─── Supplied passage
A seminal annual meeting updating advisers on next season’s influenza vaccines was abruptly canceled by the Food and Drug Administration.
The FDA’s Vaccines and Related Biological Products Advisory Committee was slated to meet on March 13, but several officials confirmed to CBS News Wednesday that the meeting was axed without any reason being provided.
This is the second vaccine advisory panel at the federal level to be postponed or canceled since Robert F. Kennedy Jr. assumed his role as health and human services secretary, The Washington Post notes.
“We’re all left trying to understand what is going on. Why was this meeting canceled? It’s an important meeting. What’s the plan for flu vaccines this year,” Dr. Paul Offit, a member of the FDA advisory panel, told CBS News.
Offit added that he was notified of the meeting’s cancellation at around 4 p.m.

One former and one current federal health official additionally confirmed to CBS News that the meeting was canceled without explanation.
The meeting, which was held last year on March 5, helps discern what strains are allowed to be used in vaccine shots ultimately made available to the public around six months later for flu season. Strains are selected based on what flu variants are likely to circulate in upcoming winter months.
“Because the vaccine is grown in eggs, for the most part, it requires six months to produce,” Offit explained to CBS News. “So March is six months before September, which is when these vaccines roll out.”
In a statement to the Daily Beast, the FDA shared: “A planned March 13 meeting of the FDA’s Vaccines and Related Biological Products Advisory Committee on the influenza vaccine strains for the 2025-2026 influenza season in the northern hemisphere has been cancelled.
“The FDA will make public its recommendations to manufacturers in time for updated vaccines to be available for the 2025-2026 influenza season.”

A former federal health official also told CBS News that even if the meeting were to simply be delayed and scheduled for later, it would still “put manufacturers behind.”
“It takes time to optimize updated vaccine virus strain production,” the unnamed official told CBS News. “They need as much time as possible before the upcoming fall vaccine season.”
──────
─── Extracted records
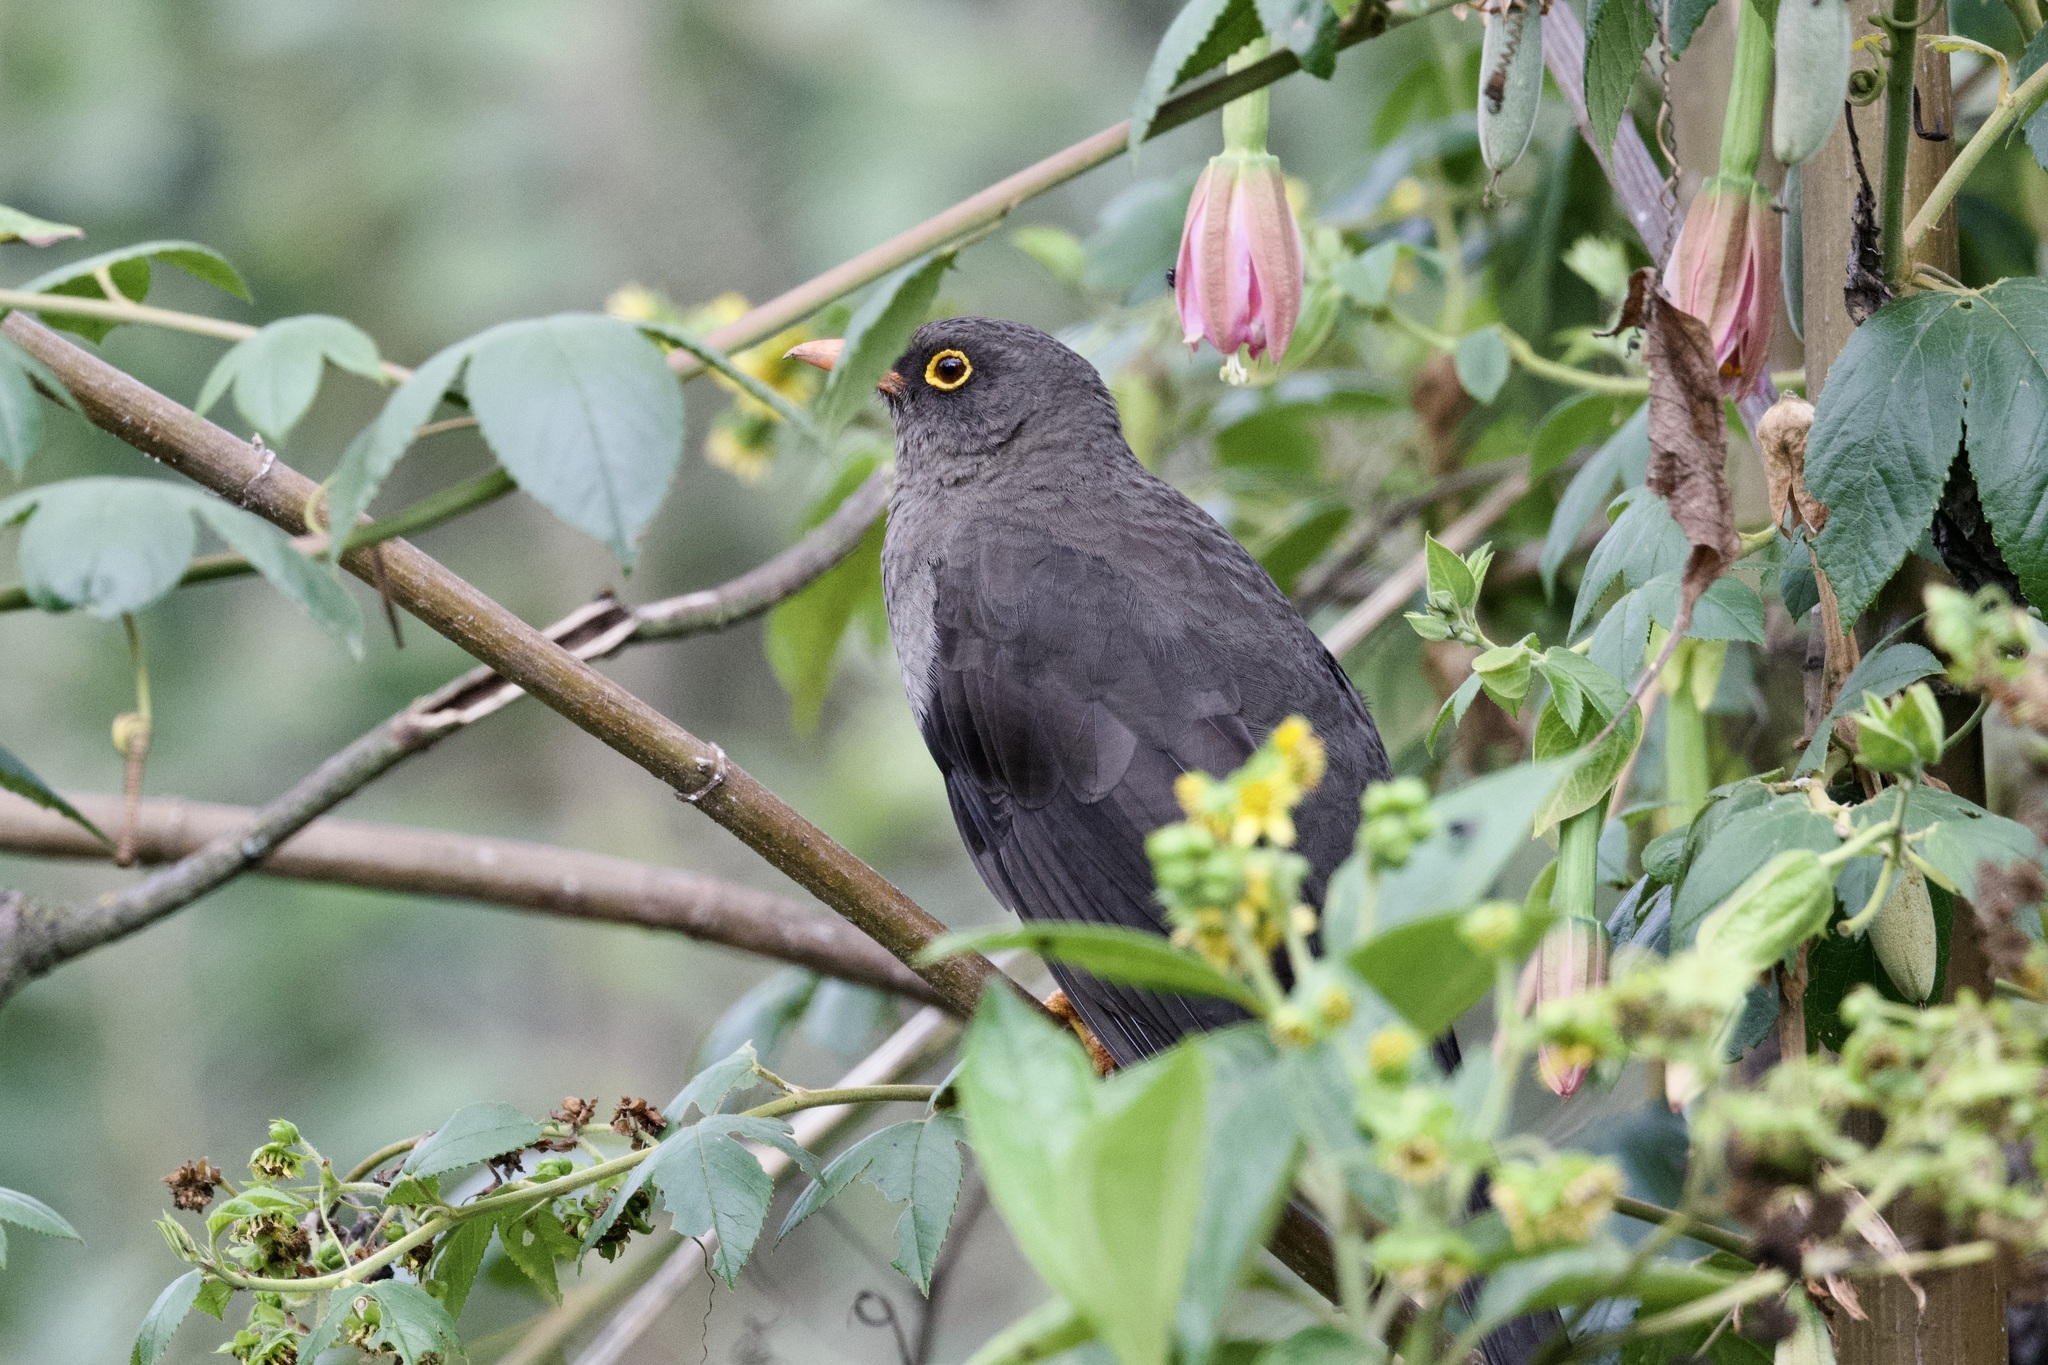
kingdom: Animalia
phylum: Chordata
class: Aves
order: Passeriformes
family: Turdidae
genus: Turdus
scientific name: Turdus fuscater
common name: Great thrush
──────
What you will do:
1 – Answer these questions from the article on the canceled flu vaccine meeting:
(a) On what date was the FDA advisory committee meeting slated to take place?
(b) On what date was the meeting held last year?
(c) According to Offit, why does the vaccine require six months to produce?
2 – Duplicate the part of the article on the canceled flu vaccine meeting that opens with the words containing "A seminal annual" and closes with "Washington Post notes.".

Answers for the exercise:
1 –
(a) March 13
(b) March 5
(c) Because the vaccine is grown in eggs, for the most part.

2 –
A seminal annual meeting updating advisers on next season’s influenza vaccines was abruptly canceled by the Food and Drug Administration.
The FDA’s Vaccines and Related Biological Products Advisory Committee was slated to meet on March 13, but several officials confirmed to CBS News Wednesday that the meeting was axed without any reason being provided.
This is the second vaccine advisory panel at the federal level to be postponed or canceled since Robert F. Kennedy Jr. assumed his role as health and human services secretary, The Washington Post notes.